Monza, ds Antonelli: "Promozione è mia rivincita? No, parte percorso professionale. Mercato? Solo chiacchiere, manterremo ossatura e cercheremo giocatori motivati"
E' già pronto il centravanti per la stagione in Lega Pro? Con questa domanda parte l'intervento di Filippo Antonelli Agomeri, direttore sportivo del Monza, al termine del pari col Seregno che ha sancito il ritorno nel calcio professionistico della società biancorossa. E il dirigente non si sottrae alla risposta, anche se ci mette una buona dose di ironia: "A detta di qualcuno di voi ne abbiamo già presi svariati, qualcuno era in tribuna. Di sicuro il Monza in Lega Pro ha molto appeal quindi c'è la possibilità di prendere tanti attaccanti. Bisognerà valutare bene". Mister Marco Zaffaroni quindi butta lì un'idea al suo ds: "Higuain andrebbe bene". Poi si torna seri: "Bisognerà valutare questi ragazzi, le motivazioni che hanno di portare avanti l'obiettivo che hanno raggiunto".

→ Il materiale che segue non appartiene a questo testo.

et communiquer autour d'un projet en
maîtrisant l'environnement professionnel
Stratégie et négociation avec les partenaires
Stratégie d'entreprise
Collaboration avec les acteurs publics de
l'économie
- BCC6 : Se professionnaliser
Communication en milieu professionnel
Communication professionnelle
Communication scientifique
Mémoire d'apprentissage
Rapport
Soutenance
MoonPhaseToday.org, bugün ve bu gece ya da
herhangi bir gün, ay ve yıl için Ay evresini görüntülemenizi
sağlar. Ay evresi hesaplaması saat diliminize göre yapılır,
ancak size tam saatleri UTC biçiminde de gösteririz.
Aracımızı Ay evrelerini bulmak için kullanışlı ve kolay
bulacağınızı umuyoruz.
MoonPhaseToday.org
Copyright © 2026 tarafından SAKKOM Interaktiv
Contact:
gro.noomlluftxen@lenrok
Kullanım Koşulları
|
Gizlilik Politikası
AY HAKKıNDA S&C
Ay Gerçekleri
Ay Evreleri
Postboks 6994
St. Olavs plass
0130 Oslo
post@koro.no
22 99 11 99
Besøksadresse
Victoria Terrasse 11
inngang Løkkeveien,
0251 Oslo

Per Antonelli questa stagione potrebbe essere la rivincita dopo il decimo posto raggiunto l'anno scorso: "Fa parte di un percorso professionale e della passione che mi ha fatto superare momenti difficili l'anno scorso, dove spesso mi sono sentito responsabile di un decimo posto che come sappiamo benissimo in Serie D è un fallimento. Però quest'anno mi sento di condividerlo con i miei collaboratori, "il gruppo del giovedì" formato da Vincenzo Iacopino (direttore generale, ndr), Roberto Mazzo e Matteo Sala (consiglieri del CdA, ndr), nonché Roberto Colacone (coordinatore tecnico del settore giovanile, ndr) e il presidente. Ogni giovedì, dall'inizio dell'anno, abbiamo deciso di andare a cena fuori per discutere e alla fine ci siamo rovinati (ride, ndr). Senza dimenticare comunque tutti i dirigenti e le persone del Monzello".

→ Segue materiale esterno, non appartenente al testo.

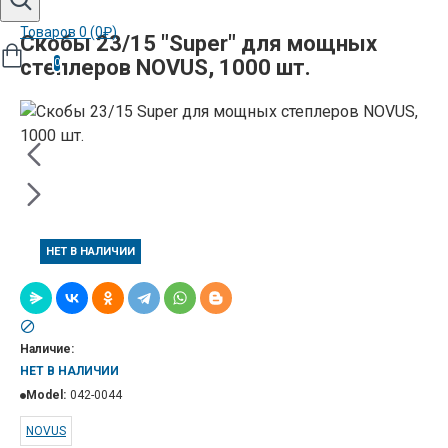
Товаров 0 (0₽)
Скобы 23/15 "Super" для мощных
степлеров NOVUS, 1000 шт.
0
НЕТ В НАЛИЧИИ
Наличие:
НЕТ В НАЛИЧИИ
Model:
042-0044
NOVUS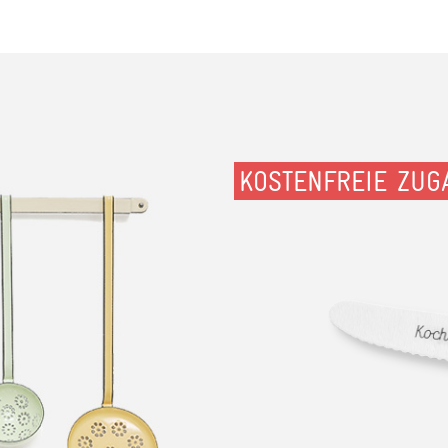
KOSTENFREIE ZUG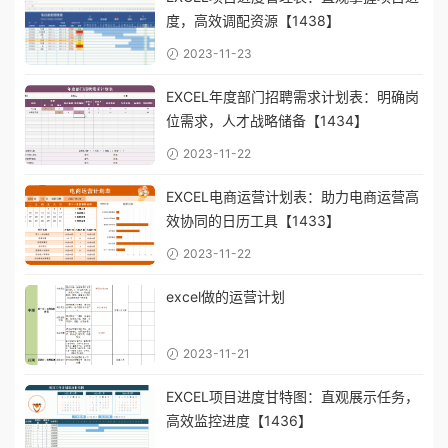
度，高效调配资源【1438】
2023-11-23
EXCEL年度部门招聘需求计划表：明确岗
位需求，人才战略储备【1434】
2023-11-22
EXCEL电商运营计划表：助力电商运营高
效协同的日历工具【1433】
2023-11-22
excel做的运营计划
2023-11-21
EXCEL项目进度甘特图：直观展示任务，
高效监控进度【1436】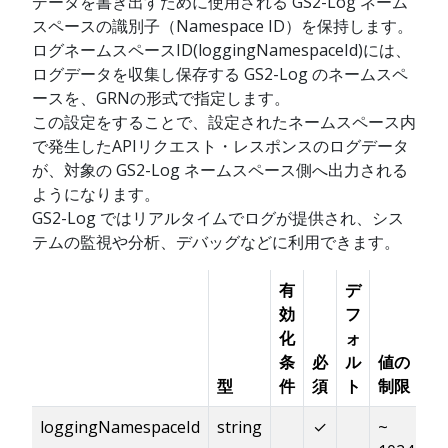
データを書き出すために使用される GS2-Log ネーム
スペースの識別子（Namespace ID）を保持します。
ログネームスペースID(loggingNamespaceId)には、
ログデータを収集し保存する GS2-Log のネームスペ
ースを、GRNの形式で指定します。
この設定をすることで、設定されたネームスペース内
で発生したAPIリクエスト・レスポンスのログデータ
が、対象の GS2-Log ネームスペース側へ出力される
ようになります。
GS2-Log ではリアルタイムでログが提供され、シス
テムの監視や分析、デバッグなどに利用できます。
有
デ
効
フ
化
ォ
条
必
ル
値の
型
件
須
ト
制限
説
loggingNamespaceId
string
✓
~
ロ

A chi gli chiede se c'è già qualcosa di concreto per il futuro, il ds biancorosso rivela: "Sicuramente con qualcuno siamo avanti, però sapete che finché non si completa l'iscrizione in Lega Pro non si può completare alcun accordo. Per ora sono solo chiacchiere e strette di mano, per cui può anche accadere che qualcuno non mantenga gli impegni in questa fase. Vi direi anche tutto, non voglio nascondere le cose, ma per adesso è meglio il silenzio".
Quale sarà il reale peso del Monza nella prossima stagione di Lega Pro: "Intanto tornerà nella categoria che più gli compete. Una Lega Pro importante, per la prima volta affrontata con una società alle spalle seria. La prima cosa da fare è proseguire su questa strada, facendo un passetto alla volta per crescere e portare giocatori molto motivati, che intravedono Monza come una possibilità di carriera".

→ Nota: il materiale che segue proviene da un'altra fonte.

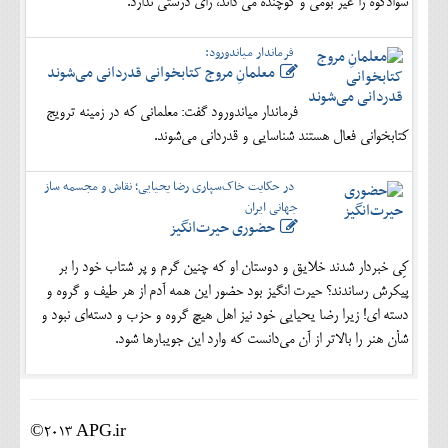
سوادکوه را غیر بومی و کوچنده می داند، رای درستی ندارد.
فرماندار میاندورود:
معلمانِ مروج کتابخوانی قدردانی می‌شوند
فرماندار میاندورود گفت: معلمانی که در زمینه ترویج
کتابخوانی فعال هستند شناسایی و قدردانی می‌شوند.
در حکایت خاک‌سپاری رضا یحیایی؛ نقاش و مجسمه ساز
جهانی ایران
حضوری حیرت‌انگیز
کِی خبردار شدند خلایق و دوستان او که چنین گرم و پر شتاب خود را بر
پیکرش رساندند؟ حیرت انگیز بود حضور این همه آدم از هر طیف و گروه و
دسته ای! زیرا رضا یحیایی خود نیز اهل هیچ گروه و حزب و دسته‌ای نبود و
شأن هنر را بالاتر از آن می‌دانست که وارد این جویبارها شود.
©2013 APG.ir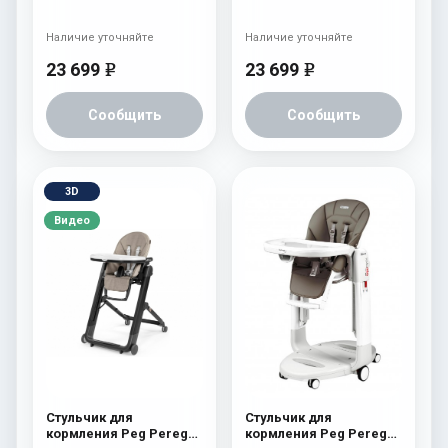
Prima Pappa Follow Me
Prima Pappa Follow Me
Bear Azul
Babydot Beige
Наличие уточняйте
Наличие уточняйте
23 699
23 699
e
e
Сообщить
Сообщить
3D
Видео
Стульчик для
Стульчик для
кормления Peg Perego
кормления Peg Perego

Sulla situazione contrattuale dei giocatori attuali, Antonelli evidenzia: "Siamo avanti, non credo che questi ragazzi abbiano voglia di andare da qualche altra parte. Ad esempio D'Errico (esterno d'attacco classe 1992) ha già detto che vuole restare qua, si sente un giocatore del Monza e non credo ci saranno problemi. Problemi invece per Palesi (centrocampista classe 1997)? Non è vero, lui è del Genoa, dobbiamo parlare con loro e potrebbero anche lasciarcelo definitivamente".
Sul numero dei probabili innesti, il ds prosegue: "Vediamo, è troppo presto per valutare, sicuramente la maggior parte di questi ragazzi vorremmo tenerli. Reparti da rafforzare? La valutazione da fare è quella di mantenere l'ossatura della squadra, poi su ogni reparto integreremo una o due pedine. Col presidente abbiamo fatto una valutazione sulle squadre che sono giunte in finale di Poule scudetto nella scorsa stagione e possiamo dire che sono quelle che stanno facendo meglio in Lega Pro, con più o meno l'ossatura dell'anno precedente. La Poule scudetto è importante per questo: ci deve far capire se questa squadra molla improvvisamente e allora qualcosa non va, se invece si ritaglia un ruolo da protagonista allora vuol dire che i valori sono alti".
Chiusura dedicata alla regola degli Over: "So che diminuiranno ma non verranno dimezzati. Ci sono società che hanno contratti pluriennali e andrebbero in difficoltà: è improbabile quindi che verranno dimezzati. Noi abbiamo avuto 11 Over: mi sembra un buon numero per lavorare bene. E' chiaro però che in Serie D sei obbligato a far giocare i giovani ed è diverso. La gestione degli Over permette di avere un budget diverso".